* [Your assignment] Transcribe the listing in full. Keep every line exactly as it stands.

* [Supplied material]
=== Begin Enclosure ===
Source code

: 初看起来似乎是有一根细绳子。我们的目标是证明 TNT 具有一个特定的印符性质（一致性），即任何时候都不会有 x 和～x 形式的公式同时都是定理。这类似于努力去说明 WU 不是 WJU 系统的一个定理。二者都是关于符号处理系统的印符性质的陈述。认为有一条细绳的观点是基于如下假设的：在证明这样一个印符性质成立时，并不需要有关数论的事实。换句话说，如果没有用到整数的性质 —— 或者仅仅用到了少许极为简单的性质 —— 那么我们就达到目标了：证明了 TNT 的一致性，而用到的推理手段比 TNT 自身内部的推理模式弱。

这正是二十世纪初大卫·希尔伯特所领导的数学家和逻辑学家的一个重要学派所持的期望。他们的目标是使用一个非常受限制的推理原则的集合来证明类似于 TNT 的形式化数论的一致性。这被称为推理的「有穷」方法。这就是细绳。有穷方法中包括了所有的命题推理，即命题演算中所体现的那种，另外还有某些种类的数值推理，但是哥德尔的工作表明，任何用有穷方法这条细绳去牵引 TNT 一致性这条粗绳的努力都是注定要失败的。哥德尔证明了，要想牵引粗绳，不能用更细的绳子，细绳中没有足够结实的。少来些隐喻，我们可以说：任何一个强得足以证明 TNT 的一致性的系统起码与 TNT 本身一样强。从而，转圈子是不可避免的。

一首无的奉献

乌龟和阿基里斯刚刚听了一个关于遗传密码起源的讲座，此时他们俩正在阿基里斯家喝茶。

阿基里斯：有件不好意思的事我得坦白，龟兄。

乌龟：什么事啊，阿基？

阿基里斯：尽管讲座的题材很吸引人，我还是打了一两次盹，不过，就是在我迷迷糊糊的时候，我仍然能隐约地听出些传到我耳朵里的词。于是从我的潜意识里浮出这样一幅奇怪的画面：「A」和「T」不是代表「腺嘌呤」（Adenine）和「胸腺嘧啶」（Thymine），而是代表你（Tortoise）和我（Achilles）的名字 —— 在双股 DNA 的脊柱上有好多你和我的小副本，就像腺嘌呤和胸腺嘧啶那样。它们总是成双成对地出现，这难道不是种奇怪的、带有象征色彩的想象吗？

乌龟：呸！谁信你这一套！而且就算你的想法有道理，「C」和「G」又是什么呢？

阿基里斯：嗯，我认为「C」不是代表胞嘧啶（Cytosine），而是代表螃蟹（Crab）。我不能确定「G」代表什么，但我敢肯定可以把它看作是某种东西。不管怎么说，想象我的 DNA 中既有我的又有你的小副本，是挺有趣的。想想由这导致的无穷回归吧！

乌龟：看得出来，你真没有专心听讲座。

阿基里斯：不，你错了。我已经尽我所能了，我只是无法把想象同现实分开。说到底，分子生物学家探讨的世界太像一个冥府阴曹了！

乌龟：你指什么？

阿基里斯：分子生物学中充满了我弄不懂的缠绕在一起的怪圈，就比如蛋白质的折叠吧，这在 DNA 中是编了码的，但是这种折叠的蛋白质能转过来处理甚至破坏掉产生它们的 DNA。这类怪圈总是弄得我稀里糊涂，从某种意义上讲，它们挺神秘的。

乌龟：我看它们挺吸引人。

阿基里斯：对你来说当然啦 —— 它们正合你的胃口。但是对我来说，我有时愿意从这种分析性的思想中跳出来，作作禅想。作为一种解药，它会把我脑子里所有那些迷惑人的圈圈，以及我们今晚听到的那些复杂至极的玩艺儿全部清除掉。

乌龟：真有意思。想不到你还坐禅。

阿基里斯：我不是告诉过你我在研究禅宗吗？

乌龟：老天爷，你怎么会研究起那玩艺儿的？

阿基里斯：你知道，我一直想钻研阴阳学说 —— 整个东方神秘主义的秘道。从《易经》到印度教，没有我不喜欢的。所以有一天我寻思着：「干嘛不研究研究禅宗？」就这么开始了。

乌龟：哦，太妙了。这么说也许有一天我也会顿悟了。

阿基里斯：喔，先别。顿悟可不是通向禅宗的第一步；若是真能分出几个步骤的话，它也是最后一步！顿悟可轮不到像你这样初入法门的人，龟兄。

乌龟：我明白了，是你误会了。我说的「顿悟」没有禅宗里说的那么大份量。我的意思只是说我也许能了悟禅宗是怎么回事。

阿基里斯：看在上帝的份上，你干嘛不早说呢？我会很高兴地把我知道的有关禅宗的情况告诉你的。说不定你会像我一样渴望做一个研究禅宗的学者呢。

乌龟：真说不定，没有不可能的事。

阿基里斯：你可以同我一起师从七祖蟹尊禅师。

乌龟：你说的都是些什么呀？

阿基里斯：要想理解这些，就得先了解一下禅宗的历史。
=== End Enclosure ===
* [Your solution]
Source code

: 初看起来似乎是有一根细绳子。我们的目标是证明 TNT 具有一个特定的印符性质（一致性），即任何时候都不会有 x 和～x 形式的公式同时都是定理。这类似于努力去说明 WU 不是 WJU 系统的一个定理。二者都是关于符号处理系统的印符性质的陈述。认为有一条细绳的观点是基于如下假设的：在证明这样一个印符性质成立时，并不需要有关数论的事实。换句话说，如果没有用到整数的性质 —— 或者仅仅用到了少许极为简单的性质 —— 那么我们就达到目标了：证明了 TNT 的一致性，而用到的推理手段比 TNT 自身内部的推理模式弱。

这正是二十世纪初大卫·希尔伯特所领导的数学家和逻辑学家的一个重要学派所持的期望。他们的目标是使用一个非常受限制的推理原则的集合来证明类似于 TNT 的形式化数论的一致性。这被称为推理的「有穷」方法。这就是细绳。有穷方法中包括了所有的命题推理，即命题演算中所体现的那种，另外还有某些种类的数值推理，但是哥德尔的工作表明，任何用有穷方法这条细绳去牵引 TNT 一致性这条粗绳的努力都是注定要失败的。哥德尔证明了，要想牵引粗绳，不能用更细的绳子，细绳中没有足够结实的。少来些隐喻，我们可以说：任何一个强得足以证明 TNT 的一致性的系统起码与 TNT 本身一样强。从而，转圈子是不可避免的。

一首无的奉献

乌龟和阿基里斯刚刚听了一个关于遗传密码起源的讲座，此时他们俩正在阿基里斯家喝茶。

阿基里斯：有件不好意思的事我得坦白，龟兄。

乌龟：什么事啊，阿基？

阿基里斯：尽管讲座的题材很吸引人，我还是打了一两次盹，不过，就是在我迷迷糊糊的时候，我仍然能隐约地听出些传到我耳朵里的词。于是从我的潜意识里浮出这样一幅奇怪的画面：「A」和「T」不是代表「腺嘌呤」（Adenine）和「胸腺嘧啶」（Thymine），而是代表你（Tortoise）和我（Achilles）的名字 —— 在双股 DNA 的脊柱上有好多你和我的小副本，就像腺嘌呤和胸腺嘧啶那样。它们总是成双成对地出现，这难道不是种奇怪的、带有象征色彩的想象吗？

乌龟：呸！谁信你这一套！而且就算你的想法有道理，「C」和「G」又是什么呢？

阿基里斯：嗯，我认为「C」不是代表胞嘧啶（Cytosine），而是代表螃蟹（Crab）。我不能确定「G」代表什么，但我敢肯定可以把它看作是某种东西。不管怎么说，想象我的 DNA 中既有我的又有你的小副本，是挺有趣的。想想由这导致的无穷回归吧！

乌龟：看得出来，你真没有专心听讲座。

阿基里斯：不，你错了。我已经尽我所能了，我只是无法把想象同现实分开。说到底，分子生物学家探讨的世界太像一个冥府阴曹了！

乌龟：你指什么？

阿基里斯：分子生物学中充满了我弄不懂的缠绕在一起的怪圈，就比如蛋白质的折叠吧，这在 DNA 中是编了码的，但是这种折叠的蛋白质能转过来处理甚至破坏掉产生它们的 DNA。这类怪圈总是弄得我稀里糊涂，从某种意义上讲，它们挺神秘的。

乌龟：我看它们挺吸引人。

阿基里斯：对你来说当然啦 —— 它们正合你的胃口。但是对我来说，我有时愿意从这种分析性的思想中跳出来，作作禅想。作为一种解药，它会把我脑子里所有那些迷惑人的圈圈，以及我们今晚听到的那些复杂至极的玩艺儿全部清除掉。

乌龟：真有意思。想不到你还坐禅。

阿基里斯：我不是告诉过你我在研究禅宗吗？

乌龟：老天爷，你怎么会研究起那玩艺儿的？

阿基里斯：你知道，我一直想钻研阴阳学说 —— 整个东方神秘主义的秘道。从《易经》到印度教，没有我不喜欢的。所以有一天我寻思着：「干嘛不研究研究禅宗？」就这么开始了。

乌龟：哦，太妙了。这么说也许有一天我也会顿悟了。

阿基里斯：喔，先别。顿悟可不是通向禅宗的第一步；若是真能分出几个步骤的话，它也是最后一步！顿悟可轮不到像你这样初入法门的人，龟兄。

乌龟：我明白了，是你误会了。我说的「顿悟」没有禅宗里说的那么大份量。我的意思只是说我也许能了悟禅宗是怎么回事。

阿基里斯：看在上帝的份上，你干嘛不早说呢？我会很高兴地把我知道的有关禅宗的情况告诉你的。说不定你会像我一样渴望做一个研究禅宗的学者呢。

乌龟：真说不定，没有不可能的事。

阿基里斯：你可以同我一起师从七祖蟹尊禅师。

乌龟：你说的都是些什么呀？

阿基里斯：要想理解这些，就得先了解一下禅宗的历史。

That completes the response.